If you are the type who likes to tough it out during tax time by digging into a guidebook or clicking your way through tax preparation software, one of the first things you will notice are the volumes of information devoted to tax deductions.

In Ernst & Young's 750-plus page 2007 Tax Guide for example, more than 150 pages of the manual are devoted to the nitty-gritty of tax deductions.

Tax deductions, of course, are expenses that the IRS says you can use to reduce the amount of your taxable income — things such as health care expenses, contributions to your favorite charities and the mortgage interest you pay on your home.

However, did you know that you can claim a depreciation deduction for your fancy mobile phone, provided that you own it for the "convenience of your employer" or if it is required as a condition of employment? And what about the cost of having lead paint removed from the walls of your playroom?
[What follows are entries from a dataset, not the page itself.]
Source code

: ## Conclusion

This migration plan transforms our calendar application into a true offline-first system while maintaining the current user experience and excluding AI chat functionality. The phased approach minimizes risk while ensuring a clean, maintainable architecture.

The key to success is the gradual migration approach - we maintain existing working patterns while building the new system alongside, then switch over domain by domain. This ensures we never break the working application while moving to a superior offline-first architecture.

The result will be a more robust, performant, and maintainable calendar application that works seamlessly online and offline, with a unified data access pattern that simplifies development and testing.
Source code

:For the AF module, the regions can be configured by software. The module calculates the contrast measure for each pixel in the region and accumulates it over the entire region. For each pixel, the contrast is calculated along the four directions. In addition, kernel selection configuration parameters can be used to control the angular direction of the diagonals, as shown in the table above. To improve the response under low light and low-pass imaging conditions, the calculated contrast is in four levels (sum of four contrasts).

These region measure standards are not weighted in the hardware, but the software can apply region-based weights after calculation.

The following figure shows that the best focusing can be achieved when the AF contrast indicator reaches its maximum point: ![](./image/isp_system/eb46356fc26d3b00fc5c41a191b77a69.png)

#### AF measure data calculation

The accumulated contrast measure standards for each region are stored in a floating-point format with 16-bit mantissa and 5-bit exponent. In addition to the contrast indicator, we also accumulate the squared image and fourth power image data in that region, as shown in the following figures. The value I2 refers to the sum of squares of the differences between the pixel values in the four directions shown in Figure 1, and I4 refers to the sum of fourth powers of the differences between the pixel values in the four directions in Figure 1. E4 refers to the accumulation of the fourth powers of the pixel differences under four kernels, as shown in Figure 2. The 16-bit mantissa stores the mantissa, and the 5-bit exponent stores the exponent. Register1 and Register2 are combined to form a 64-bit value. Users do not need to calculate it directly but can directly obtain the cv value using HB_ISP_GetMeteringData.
These expenses are also deductible, as are costs like travel bills and phone calls you incur while looking for a new job.

In fact, the accountants at Ernst & Young have put together a listing of the dozens of deductions that many taxpayers and even experts tend to overlook. The list ranges from the cell phone depreciation deduction to the cost of maintaining a safe deposit box at your bank to fees you pay to your investment adviser.

As always, taxpayers need to read the fine print on all allowable deductions and, if possible, consult a tax expert or reliable tax guide. For example, say you are a shareholder of Google or Berkshire Hathaway and would like to attend the company's annual meeting. Normally, you would not be able to deduct your travel expenses to Northern California or Omaha. However, if you are a significant shareholder of a smaller-cap company like wireless connectivity provider iPass and intend to present a legitimate resolution at the meeting to unlock shareholder value, the cost of getting to California for the meeting would be an allowable deduction. In this case, a deduction for travel is allowed if your attendance could make a significant impact on your income or investment.

And for those of you who frequent Las Vegas or take a chance on state lottery tickets on a regular basis, the Internal Revenue Service requires that you report the full amount of your gambling winnings as income on line 21 of your 1040. However, if you are a winner, you can deduct your offsetting losses (up to the amount of your winnings) on IRS Schedule A. Most important, you must remember to keep good records such as losing keno, lottery or racetrack tickets. In the case of casino gambling, you should keep a diary, including information like slot machine or table number, and the names of people who were present when you lost money.

Of course, not everyone should itemize deductions. If the standard deduction exceeds your itemized tally, you should obviously opt for the IRS's amount. Also, those subject to the dreaded Alternative Minimum Tax should bear in mind that most deductions — like those for employee business expenses — are disallowed.